Kutipan Teks:
Telah menceritakan kepada kami Bisyr bin Khalid berkata, telah mengabarkan
kepada kami Abu Usamah berkata, telah menceritakan kepada kami Hisyam bin
Urwah dengan
sanadnya dalam hadits ini, Aisyah berkata, "Saat aku dan beberapa
sahabatku berada di ayunan. Mereka membawa dan memasukkan aku ke dalam rumah,
dan ternyata di dalamnya telah banyak wanita Anshar. Mereka mengatakan,
"Semoga membawa kebaikan dan keberkahan." Telah menceritakan kepada
kami Ubaidullah bin Mu'adz berkata, telah menceritakan kepada kami Bapakku berkata,
telah menceritakan kepada kami Muhammad -maksudnya Muhammad bin Amru- dari
Yahya -maksudnya Yahya bin 'Abdurrahman bin Hathib ia berkata, "'Aisyah
radliallahu 'anha berkata, "Kami lalu tiba di Madinah, maka kami pun
singgah di bani Al Harits Ibnul Khazraj." 'Aisyah melanjutkan, "Demi
Allah, ketika aku sedang berada di ayunan yang terpasang di antara dua pohon,
ibuku datang dan menurunkan aku dari ayunan. Dan aku adalah wanita yang
mempunyai rambut lebat…. lalu (perawi mengkisahkan Al hadits)." 4286
HADITS
14.
Telah mengabarkan
kepada kami Ishaq bin Ibrahim, ia berkata;
telah memberitakan kepada kami Abu Mu'awiyah,
ia berkata; telah menceritakan kepada kami Hisyam
bin 'Urwah dari ayahnya (Urwah Bin Zubair) dari Aisyah
bahwa Rasulullah shallallahu 'alaihi wasallam
menikahinya sedang ia berumur enam tahun dan membangun rumah tangga dengannya sedang
ia berumur sembilan tahun. (Nasa'i
3202)

Blok Data:
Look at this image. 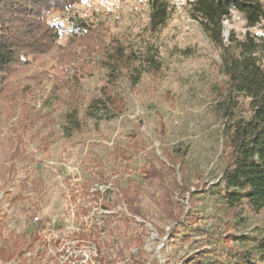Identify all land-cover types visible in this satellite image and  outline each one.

Tugas: Lanjutkan kutipan hadits tentang Aisyah mulai dari setelah kalimat terakhirnya.

Jawaban:
TANGGAPAN
MM
1.
SUMBER HADITS
Coba
perhatikan baik-baik huruf berwarna kuning yang dicetak tebal, Maka akan timbul
pertanyaan : “Kenapa seluruh hadits tentang pernikahan Aisyah yang berusia 6
tahun ini HANYA memiliki sumber dari URWAH BIN ZUBAIR? Kenapa sahabat-sahabat lain
tidak ada yang meriwayatkannya padahal sahabat nabi yang meriwayatkan hadits
jumlahnya sangat banyak seperti : Abu Hurairah, Anas Bin Malik, Ibnu Umar, dll?
Coba juga kita lihat asal kota para periwayat hadits setelah Urwah Bin Zubair,
maka kita dapati hampir seluruhnya orang Kuffah (Irak). (Silakan klik http://www.lidwa.com kalo nggak punya kitab
lengkapnya buat ngeliat asal para perawi hadits-hadits ini).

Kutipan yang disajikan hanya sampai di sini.